Consider the following problem: a viewer experiences a degradation in video quality. The hunt is on to find the root cause. The data from the player shows how it transitioned to subsequent lower streams. That’s what you have in terms of player visibility. But what caused the transition? More player data, again visibility, shows there bandwidth is available. Yet you still can’t draw a conclusion from this. There’s nothing observable. So you look at CDN logs. Yet another source of data. In the logs, you can see all of the bitrates are in the cache and the cache is responding correctly to player requests.
You get the picture.
With visibility, you can see each data source but independent of the others. With observability, those elements become connected. In the example problem with a degradation in video quality, you wouldn’t even have to examine the CDN logs because the encoder would have already thrown an error which your monitoring system would have picked upon, correlating it to the errors from the player session data, and displaying an indicator.
Building for Observability
Observability isn’t something that just happens. Yes, conclusions can be made manually by clever engineers when looking at siloed datasets through different visualization tools. But a good monitoring strategy and architecture, with a flexible harness for connecting data from any source within the workflow, makes observability happen. It doesn’t leave it to human intuition or interpretation. It takes all that data and connects it, correlates it, and visualizes it in a way which makes observability clear. Imagine being able to see your streaming workflow from end-to-end, with clear visual indicators which identify when something is having issues or failing. Think of it as green, yellow, and red lights. The key, though, is that all of the data is related meaning operations engineers can easily observe problems and dig into details as needed.
But for observability to be available to anyone in the organization, for conclusions to be presented as part of the act of monitoring, the monitoring system itself must do some of the heavy lifting of enabling observability. It should be embraced at the inception, during the development of the monitoring strategy. Because with that in hand, building a monitoring harness will be based on decisions rooted in enabling observations, not just visibility.
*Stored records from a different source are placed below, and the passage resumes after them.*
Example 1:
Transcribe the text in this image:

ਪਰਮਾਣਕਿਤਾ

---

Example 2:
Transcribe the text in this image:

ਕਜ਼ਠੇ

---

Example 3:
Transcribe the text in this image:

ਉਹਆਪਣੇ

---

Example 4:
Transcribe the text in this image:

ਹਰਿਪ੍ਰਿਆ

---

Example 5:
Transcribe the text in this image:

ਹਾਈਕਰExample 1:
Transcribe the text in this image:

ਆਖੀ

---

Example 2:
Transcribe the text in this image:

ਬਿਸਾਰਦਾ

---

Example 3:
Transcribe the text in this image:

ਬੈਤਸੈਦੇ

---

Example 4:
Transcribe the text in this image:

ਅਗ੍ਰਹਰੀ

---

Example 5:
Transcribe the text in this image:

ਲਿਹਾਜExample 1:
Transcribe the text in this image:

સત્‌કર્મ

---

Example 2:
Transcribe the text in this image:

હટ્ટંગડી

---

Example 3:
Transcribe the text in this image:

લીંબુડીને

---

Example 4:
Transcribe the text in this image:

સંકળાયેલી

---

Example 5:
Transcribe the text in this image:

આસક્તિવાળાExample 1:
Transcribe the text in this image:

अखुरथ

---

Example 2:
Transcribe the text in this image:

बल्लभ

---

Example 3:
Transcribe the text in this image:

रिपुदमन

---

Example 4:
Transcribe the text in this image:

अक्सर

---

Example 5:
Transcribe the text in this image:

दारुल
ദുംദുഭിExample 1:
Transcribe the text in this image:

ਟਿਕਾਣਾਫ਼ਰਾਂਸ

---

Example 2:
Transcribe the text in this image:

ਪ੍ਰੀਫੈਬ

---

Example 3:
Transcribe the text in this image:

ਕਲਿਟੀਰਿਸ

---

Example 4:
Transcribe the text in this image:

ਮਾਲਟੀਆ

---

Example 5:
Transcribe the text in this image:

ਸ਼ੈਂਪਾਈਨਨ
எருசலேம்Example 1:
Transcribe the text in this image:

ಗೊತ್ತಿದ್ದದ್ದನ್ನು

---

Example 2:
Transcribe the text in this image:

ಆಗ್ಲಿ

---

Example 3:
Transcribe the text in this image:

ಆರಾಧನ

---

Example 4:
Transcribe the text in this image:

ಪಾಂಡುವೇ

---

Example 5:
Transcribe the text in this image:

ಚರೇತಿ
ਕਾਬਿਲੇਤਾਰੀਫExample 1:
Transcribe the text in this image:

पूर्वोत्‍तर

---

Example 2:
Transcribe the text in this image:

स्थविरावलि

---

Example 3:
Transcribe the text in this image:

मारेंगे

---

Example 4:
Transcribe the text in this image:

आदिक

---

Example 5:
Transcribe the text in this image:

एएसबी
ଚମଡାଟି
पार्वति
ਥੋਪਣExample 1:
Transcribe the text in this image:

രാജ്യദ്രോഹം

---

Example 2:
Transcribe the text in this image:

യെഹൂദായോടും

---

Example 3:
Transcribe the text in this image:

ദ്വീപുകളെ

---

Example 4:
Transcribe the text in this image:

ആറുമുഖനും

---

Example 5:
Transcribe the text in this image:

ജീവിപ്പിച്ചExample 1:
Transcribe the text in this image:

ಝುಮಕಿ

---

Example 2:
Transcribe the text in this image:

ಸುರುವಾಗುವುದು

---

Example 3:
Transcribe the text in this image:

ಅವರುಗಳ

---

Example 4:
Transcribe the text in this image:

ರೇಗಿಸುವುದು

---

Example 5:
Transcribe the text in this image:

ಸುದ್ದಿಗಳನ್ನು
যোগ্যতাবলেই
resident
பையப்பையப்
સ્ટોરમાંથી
These decisions include selecting tools and partners who provide programmatic access to data. It includes choosing a data platform, typically a log analytics tool, which can help normalize incoming data and enable correlations. And it also includes developing interfaces which visualize those observations so that engineers, operations, product managers, and anyone in the organization can act more quickly to ensure a consistent and reliable experience for viewers.